Como é óbvio, não faltará quem, no círculo restrito de António Costa, o tente tranquilizar. Designadamente aqueles que o aconselham a apostar no cenário da queda do Governo e das consequentes eleições antecipadas. Alguns recordarão que as sondagens, mesmo aquelas que o partido não tem encomendado, lhe são altamente favoráveis. Insistirão que se o cenário da demissão for acompanhado de uma campanha de vitimização bem conseguida a maioria absoluta é possível. Basta fazer passar a imagem de que o pobre do primeiro-ministro tudo fez para assegurar o normal funcionamento das instituições e o bem-estar do povo português, mas que os outros partidos se uniram todos contra ele e, logicamente, contra a recuperação do país.
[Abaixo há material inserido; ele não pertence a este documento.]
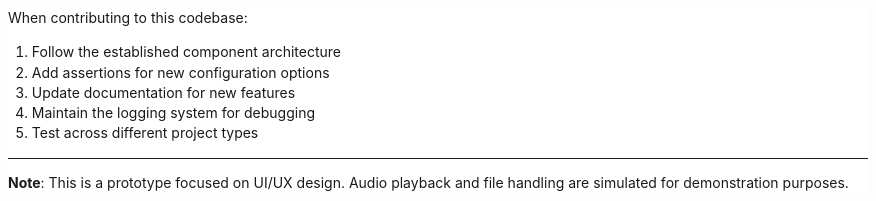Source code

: When contributing to this codebase:
1. Follow the established component architecture
2. Add assertions for new configuration options
3. Update documentation for new features
4. Maintain the logging system for debugging
5. Test across different project types

---

**Note**: This is a prototype focused on UI/UX design. Audio playback and file handling are simulated for demonstration purposes. 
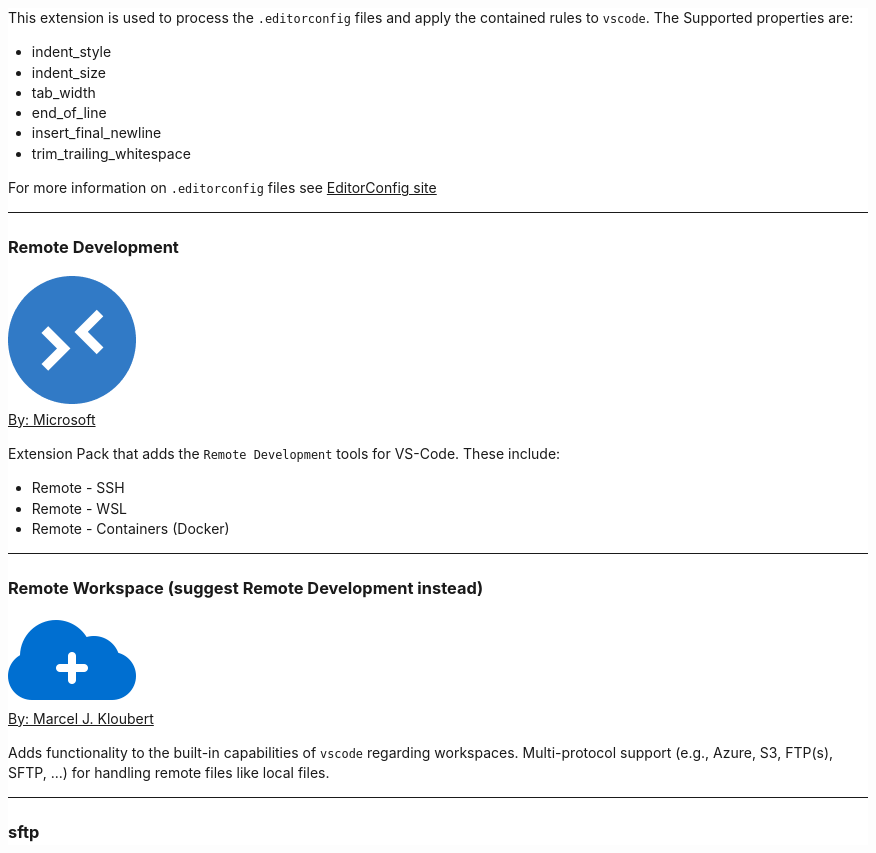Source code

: This extension is used to process the `.editorconfig` files and apply the contained rules to `vscode`.  The Supported properties are:

* indent_style
* indent_size
* tab_width
* end_of_line
* insert_final_newline
* trim_trailing_whitespace

For more information on `.editorconfig` files see [EditorConfig site](https://editorconfig.org/)


------------------------------

### Remote Development ###
[![Remote Development](icons/RemoteDevelopment_icon.png)  
By: Microsoft](https://marketplace.visualstudio.com/items?itemName=ms-vscode-remote.vscode-remote-extensionpack)

Extension Pack that adds the `Remote Development` tools for VS-Code.  These include:

* Remote - SSH
* Remote - WSL
* Remote - Containers (Docker)

------------------------------

### Remote Workspace (suggest Remote Development instead) ###

[![Remote Workspace](icons/remote-workspac_icon.png)  
By: Marcel J. Kloubert](https://marketplace.visualstudio.com/items?itemName=mkloubert.vscode-remote-workspace)

Adds functionality to the built-in capabilities of `vscode` regarding workspaces. Multi-protocol support (e.g., Azure, S3, FTP(s), SFTP, ...) for handling remote files like local files.


------------------------------

### sftp ###
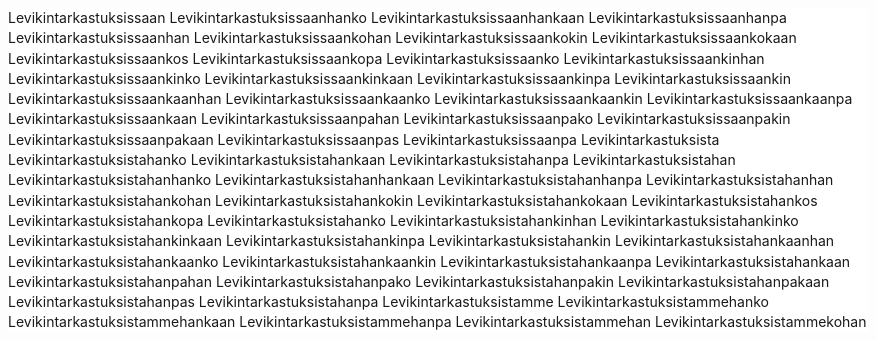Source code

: Levikintarkastuksissaan
Levikintarkastuksissaanhanko
Levikintarkastuksissaanhankaan
Levikintarkastuksissaanhanpa
Levikintarkastuksissaanhan
Levikintarkastuksissaankohan
Levikintarkastuksissaankokin
Levikintarkastuksissaankokaan
Levikintarkastuksissaankos
Levikintarkastuksissaankopa
Levikintarkastuksissaanko
Levikintarkastuksissaankinhan
Levikintarkastuksissaankinko
Levikintarkastuksissaankinkaan
Levikintarkastuksissaankinpa
Levikintarkastuksissaankin
Levikintarkastuksissaankaanhan
Levikintarkastuksissaankaanko
Levikintarkastuksissaankaankin
Levikintarkastuksissaankaanpa
Levikintarkastuksissaankaan
Levikintarkastuksissaanpahan
Levikintarkastuksissaanpako
Levikintarkastuksissaanpakin
Levikintarkastuksissaanpakaan
Levikintarkastuksissaanpas
Levikintarkastuksissaanpa
Levikintarkastuksista
Levikintarkastuksistahanko
Levikintarkastuksistahankaan
Levikintarkastuksistahanpa
Levikintarkastuksistahan
Levikintarkastuksistahanhanko
Levikintarkastuksistahanhankaan
Levikintarkastuksistahanhanpa
Levikintarkastuksistahanhan
Levikintarkastuksistahankohan
Levikintarkastuksistahankokin
Levikintarkastuksistahankokaan
Levikintarkastuksistahankos
Levikintarkastuksistahankopa
Levikintarkastuksistahanko
Levikintarkastuksistahankinhan
Levikintarkastuksistahankinko
Levikintarkastuksistahankinkaan
Levikintarkastuksistahankinpa
Levikintarkastuksistahankin
Levikintarkastuksistahankaanhan
Levikintarkastuksistahankaanko
Levikintarkastuksistahankaankin
Levikintarkastuksistahankaanpa
Levikintarkastuksistahankaan
Levikintarkastuksistahanpahan
Levikintarkastuksistahanpako
Levikintarkastuksistahanpakin
Levikintarkastuksistahanpakaan
Levikintarkastuksistahanpas
Levikintarkastuksistahanpa
Levikintarkastuksistamme
Levikintarkastuksistammehanko
Levikintarkastuksistammehankaan
Levikintarkastuksistammehanpa
Levikintarkastuksistammehan
Levikintarkastuksistammekohan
Nada que tranquilize António Costa. A vitimização é um pau de dois bicos. O povo conhece a estória do lobo com pele de cordeiro. Além disso, para mal dos seus pecados – uma forma de dizer – António Costa passou a sofrer de uma nova maleita. Aquela que dá pelo nome de síndrome de Medina. Uma doença de contornos estranhos. Ganhar todas as sondagens e perder a eleição. Uma enfermidade para a qual não há vacina disponível e que, por isso, pode causar a morte do costismo.